Exercise details =
Among the entries below, one line contains "left elbow: (227, 480)" and another contains "right front paw: (594, 866)". Transcribe those two lines and every line between them, exactly.

Pose estimation data

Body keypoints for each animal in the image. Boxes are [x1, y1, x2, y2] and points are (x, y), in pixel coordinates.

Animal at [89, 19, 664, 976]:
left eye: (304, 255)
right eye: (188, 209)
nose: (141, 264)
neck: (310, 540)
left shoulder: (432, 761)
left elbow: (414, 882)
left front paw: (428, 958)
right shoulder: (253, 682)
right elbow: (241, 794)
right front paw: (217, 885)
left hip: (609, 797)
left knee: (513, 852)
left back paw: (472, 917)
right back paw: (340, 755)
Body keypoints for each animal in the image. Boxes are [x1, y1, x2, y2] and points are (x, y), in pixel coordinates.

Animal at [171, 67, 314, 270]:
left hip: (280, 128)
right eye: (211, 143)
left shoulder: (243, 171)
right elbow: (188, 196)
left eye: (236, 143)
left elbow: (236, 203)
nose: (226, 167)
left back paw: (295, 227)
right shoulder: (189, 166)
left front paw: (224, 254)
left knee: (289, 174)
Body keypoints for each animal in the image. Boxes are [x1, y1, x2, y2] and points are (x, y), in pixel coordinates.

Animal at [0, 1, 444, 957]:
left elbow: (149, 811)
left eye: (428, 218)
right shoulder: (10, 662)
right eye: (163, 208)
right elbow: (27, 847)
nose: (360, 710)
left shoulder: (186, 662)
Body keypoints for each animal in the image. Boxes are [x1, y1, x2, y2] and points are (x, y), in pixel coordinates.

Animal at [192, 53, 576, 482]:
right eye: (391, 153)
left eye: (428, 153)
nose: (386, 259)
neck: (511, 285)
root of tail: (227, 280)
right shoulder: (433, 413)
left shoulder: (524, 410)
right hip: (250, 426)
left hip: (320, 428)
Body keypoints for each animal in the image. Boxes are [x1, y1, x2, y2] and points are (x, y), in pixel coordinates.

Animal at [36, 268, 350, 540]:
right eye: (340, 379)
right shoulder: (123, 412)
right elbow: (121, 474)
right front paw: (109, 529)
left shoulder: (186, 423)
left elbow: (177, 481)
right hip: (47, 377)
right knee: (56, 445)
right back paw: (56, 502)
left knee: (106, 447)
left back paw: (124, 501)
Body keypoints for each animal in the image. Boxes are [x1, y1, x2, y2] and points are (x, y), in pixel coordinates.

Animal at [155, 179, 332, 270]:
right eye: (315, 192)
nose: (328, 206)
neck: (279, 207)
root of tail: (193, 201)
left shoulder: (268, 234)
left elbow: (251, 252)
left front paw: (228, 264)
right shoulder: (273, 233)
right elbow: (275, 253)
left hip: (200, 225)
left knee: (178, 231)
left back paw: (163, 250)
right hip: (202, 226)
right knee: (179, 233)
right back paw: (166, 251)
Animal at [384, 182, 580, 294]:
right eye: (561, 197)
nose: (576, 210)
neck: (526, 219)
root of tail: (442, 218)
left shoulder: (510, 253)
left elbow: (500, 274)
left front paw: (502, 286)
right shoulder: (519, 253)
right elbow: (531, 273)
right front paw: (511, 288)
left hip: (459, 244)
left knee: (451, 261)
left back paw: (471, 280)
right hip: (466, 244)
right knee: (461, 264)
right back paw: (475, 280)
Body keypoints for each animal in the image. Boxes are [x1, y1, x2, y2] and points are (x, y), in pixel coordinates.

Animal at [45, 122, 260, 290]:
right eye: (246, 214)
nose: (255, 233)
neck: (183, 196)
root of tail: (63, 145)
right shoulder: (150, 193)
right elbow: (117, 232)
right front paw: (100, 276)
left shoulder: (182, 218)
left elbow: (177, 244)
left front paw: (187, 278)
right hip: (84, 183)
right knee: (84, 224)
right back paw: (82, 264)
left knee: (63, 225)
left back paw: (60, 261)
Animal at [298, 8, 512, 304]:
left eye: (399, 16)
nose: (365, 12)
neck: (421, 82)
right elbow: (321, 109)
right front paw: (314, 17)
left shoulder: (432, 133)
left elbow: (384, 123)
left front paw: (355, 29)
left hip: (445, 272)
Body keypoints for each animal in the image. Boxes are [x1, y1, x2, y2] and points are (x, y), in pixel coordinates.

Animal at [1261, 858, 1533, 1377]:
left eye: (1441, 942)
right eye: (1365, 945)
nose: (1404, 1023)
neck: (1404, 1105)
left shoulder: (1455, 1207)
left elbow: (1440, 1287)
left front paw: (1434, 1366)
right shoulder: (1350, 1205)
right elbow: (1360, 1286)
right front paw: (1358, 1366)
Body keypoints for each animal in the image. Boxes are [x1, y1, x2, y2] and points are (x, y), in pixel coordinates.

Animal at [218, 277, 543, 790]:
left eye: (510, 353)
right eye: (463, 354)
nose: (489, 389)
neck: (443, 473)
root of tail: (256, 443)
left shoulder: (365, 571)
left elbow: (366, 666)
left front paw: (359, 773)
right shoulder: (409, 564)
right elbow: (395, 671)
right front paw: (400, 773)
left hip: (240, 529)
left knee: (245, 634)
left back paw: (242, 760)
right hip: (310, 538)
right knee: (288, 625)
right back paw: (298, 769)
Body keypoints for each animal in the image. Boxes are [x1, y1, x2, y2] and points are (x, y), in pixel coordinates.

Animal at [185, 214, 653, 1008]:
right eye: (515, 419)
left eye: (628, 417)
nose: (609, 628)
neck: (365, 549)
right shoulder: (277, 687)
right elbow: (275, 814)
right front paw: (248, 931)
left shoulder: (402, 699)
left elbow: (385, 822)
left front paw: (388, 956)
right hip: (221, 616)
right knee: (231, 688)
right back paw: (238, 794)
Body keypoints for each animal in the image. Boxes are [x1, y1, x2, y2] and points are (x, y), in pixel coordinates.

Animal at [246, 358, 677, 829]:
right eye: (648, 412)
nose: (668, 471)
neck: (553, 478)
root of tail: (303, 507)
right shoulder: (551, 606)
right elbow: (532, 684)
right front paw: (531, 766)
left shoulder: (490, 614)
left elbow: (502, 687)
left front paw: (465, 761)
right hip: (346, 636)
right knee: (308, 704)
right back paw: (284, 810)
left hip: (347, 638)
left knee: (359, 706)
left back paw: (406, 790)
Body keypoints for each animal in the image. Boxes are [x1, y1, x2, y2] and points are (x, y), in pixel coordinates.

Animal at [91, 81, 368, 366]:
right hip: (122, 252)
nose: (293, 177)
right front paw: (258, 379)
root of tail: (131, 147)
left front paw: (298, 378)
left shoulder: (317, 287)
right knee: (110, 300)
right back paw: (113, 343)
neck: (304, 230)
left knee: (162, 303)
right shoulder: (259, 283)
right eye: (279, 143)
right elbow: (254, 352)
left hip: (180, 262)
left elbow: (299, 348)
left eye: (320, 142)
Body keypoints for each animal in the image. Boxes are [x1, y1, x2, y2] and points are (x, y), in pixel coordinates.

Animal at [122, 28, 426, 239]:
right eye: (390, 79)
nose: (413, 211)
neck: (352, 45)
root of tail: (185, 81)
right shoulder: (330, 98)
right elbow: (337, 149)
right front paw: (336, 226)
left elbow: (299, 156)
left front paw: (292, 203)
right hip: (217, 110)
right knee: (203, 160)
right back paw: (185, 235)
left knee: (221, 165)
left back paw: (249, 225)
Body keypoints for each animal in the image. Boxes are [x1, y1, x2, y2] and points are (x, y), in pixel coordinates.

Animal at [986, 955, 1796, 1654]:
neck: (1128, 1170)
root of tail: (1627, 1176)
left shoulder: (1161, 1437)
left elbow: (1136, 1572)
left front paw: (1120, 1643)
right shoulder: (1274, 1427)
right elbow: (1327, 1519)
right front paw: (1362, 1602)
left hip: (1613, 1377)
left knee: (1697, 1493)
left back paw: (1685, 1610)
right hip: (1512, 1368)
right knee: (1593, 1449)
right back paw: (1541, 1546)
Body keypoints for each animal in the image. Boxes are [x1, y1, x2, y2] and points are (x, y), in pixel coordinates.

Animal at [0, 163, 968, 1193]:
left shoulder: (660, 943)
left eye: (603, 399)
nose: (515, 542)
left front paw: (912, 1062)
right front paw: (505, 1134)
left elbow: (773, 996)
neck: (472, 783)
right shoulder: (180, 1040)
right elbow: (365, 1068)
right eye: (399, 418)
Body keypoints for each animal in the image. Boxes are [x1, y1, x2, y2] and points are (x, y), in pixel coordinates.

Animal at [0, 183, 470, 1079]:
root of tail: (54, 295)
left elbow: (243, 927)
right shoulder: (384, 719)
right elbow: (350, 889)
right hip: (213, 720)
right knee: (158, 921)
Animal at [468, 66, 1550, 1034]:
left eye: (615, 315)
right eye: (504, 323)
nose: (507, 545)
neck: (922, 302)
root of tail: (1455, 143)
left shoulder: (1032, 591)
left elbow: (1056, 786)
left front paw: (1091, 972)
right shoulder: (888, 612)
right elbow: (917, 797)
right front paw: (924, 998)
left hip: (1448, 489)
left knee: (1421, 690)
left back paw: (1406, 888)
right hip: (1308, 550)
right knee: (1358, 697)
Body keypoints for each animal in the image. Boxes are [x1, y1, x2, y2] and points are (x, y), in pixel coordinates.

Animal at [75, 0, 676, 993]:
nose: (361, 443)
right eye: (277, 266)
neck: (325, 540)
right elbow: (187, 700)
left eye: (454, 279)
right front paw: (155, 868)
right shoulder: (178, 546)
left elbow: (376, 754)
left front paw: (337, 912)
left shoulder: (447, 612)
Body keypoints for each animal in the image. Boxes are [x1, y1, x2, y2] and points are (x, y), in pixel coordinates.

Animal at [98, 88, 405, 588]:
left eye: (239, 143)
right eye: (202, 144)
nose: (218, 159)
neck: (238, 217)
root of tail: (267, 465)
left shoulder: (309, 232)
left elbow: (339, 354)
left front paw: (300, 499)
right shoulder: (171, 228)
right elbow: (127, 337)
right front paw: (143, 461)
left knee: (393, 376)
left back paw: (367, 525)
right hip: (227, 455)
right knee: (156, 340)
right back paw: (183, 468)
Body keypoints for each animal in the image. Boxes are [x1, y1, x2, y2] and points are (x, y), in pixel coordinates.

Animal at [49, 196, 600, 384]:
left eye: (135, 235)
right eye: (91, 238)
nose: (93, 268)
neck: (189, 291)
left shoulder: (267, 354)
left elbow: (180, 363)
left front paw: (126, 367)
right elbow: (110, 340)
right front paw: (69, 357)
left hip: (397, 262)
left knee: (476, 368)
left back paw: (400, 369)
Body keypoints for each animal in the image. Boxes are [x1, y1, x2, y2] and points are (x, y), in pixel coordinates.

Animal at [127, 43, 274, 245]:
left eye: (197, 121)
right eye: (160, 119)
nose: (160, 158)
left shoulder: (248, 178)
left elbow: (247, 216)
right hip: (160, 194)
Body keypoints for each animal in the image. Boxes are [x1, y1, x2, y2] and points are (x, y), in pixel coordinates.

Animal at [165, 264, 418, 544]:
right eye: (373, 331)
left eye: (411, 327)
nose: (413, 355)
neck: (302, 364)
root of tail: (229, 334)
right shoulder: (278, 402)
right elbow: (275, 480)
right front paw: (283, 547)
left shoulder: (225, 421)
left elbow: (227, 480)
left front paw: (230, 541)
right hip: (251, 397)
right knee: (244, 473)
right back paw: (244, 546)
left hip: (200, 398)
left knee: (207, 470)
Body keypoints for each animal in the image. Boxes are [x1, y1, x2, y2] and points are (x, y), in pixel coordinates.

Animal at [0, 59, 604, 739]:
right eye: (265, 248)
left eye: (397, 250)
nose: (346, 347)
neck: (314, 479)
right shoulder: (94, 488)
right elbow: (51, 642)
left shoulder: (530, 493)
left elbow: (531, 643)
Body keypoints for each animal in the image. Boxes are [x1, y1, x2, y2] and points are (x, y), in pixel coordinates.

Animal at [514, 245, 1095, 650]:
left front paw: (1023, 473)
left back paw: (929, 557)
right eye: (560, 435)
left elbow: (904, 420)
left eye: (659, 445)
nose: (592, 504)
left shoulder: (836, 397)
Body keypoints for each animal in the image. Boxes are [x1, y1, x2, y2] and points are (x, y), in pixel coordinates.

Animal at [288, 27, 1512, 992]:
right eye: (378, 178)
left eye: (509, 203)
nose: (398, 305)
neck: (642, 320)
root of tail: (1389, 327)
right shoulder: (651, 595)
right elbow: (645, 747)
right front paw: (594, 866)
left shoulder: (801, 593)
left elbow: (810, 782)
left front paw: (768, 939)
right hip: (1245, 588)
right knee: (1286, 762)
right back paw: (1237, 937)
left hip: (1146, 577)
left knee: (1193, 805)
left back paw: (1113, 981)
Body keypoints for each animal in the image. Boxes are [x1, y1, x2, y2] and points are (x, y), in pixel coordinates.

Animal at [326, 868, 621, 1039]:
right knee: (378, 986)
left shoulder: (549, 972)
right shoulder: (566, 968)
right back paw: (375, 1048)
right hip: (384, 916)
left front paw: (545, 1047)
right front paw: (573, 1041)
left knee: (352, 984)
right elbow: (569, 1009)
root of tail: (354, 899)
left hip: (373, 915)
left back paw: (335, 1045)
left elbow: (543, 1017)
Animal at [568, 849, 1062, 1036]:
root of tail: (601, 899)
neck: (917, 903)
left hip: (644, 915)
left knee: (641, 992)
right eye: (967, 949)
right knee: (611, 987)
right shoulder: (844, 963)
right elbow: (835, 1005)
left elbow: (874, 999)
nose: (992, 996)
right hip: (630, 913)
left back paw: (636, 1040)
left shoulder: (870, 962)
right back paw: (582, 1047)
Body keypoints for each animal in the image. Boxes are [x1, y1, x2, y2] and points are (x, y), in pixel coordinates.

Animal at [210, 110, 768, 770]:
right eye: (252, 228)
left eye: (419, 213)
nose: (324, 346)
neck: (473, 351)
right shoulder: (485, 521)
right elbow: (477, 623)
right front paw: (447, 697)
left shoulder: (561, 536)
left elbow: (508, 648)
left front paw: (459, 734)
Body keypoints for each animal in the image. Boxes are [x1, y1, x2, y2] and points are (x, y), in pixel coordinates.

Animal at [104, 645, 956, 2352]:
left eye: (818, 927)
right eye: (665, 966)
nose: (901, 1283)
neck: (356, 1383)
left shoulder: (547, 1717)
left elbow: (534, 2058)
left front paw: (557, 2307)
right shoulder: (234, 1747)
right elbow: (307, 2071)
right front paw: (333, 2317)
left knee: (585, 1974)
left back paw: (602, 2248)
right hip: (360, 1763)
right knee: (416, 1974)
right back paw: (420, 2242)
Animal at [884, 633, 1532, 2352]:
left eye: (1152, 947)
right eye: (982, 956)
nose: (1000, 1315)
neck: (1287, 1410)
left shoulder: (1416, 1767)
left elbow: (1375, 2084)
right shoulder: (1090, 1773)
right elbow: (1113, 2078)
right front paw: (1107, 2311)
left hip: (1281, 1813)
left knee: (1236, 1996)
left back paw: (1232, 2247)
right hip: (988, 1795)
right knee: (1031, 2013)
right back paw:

Output for this task =
left elbow: (227, 480)
left front paw: (230, 541)
right hip: (251, 397)
right knee: (244, 473)
right back paw: (244, 546)
left hip: (200, 398)
left knee: (207, 470)
Body keypoints for each animal in the image. Boxes are [x1, y1, x2, y2] and points are (x, y), in pixel coordinates.

Animal at [0, 59, 604, 739]:
right eye: (265, 248)
left eye: (397, 250)
nose: (346, 347)
neck: (314, 479)
right shoulder: (94, 488)
right elbow: (51, 642)
left shoulder: (530, 493)
left elbow: (531, 643)
Body keypoints for each animal in the image. Boxes are [x1, y1, x2, y2] and points are (x, y), in pixel coordinates.

Animal at [514, 245, 1095, 650]:
left front paw: (1023, 473)
left back paw: (929, 557)
right eye: (560, 435)
left elbow: (904, 420)
left eye: (659, 445)
nose: (592, 504)
left shoulder: (836, 397)
Body keypoints for each animal in the image. Boxes are [x1, y1, x2, y2] and points are (x, y), in pixel coordinates.

Animal at [288, 27, 1512, 992]:
right eye: (378, 178)
left eye: (509, 203)
nose: (398, 305)
neck: (642, 320)
root of tail: (1389, 327)
right shoulder: (651, 595)
right elbow: (645, 747)
right front paw: (594, 866)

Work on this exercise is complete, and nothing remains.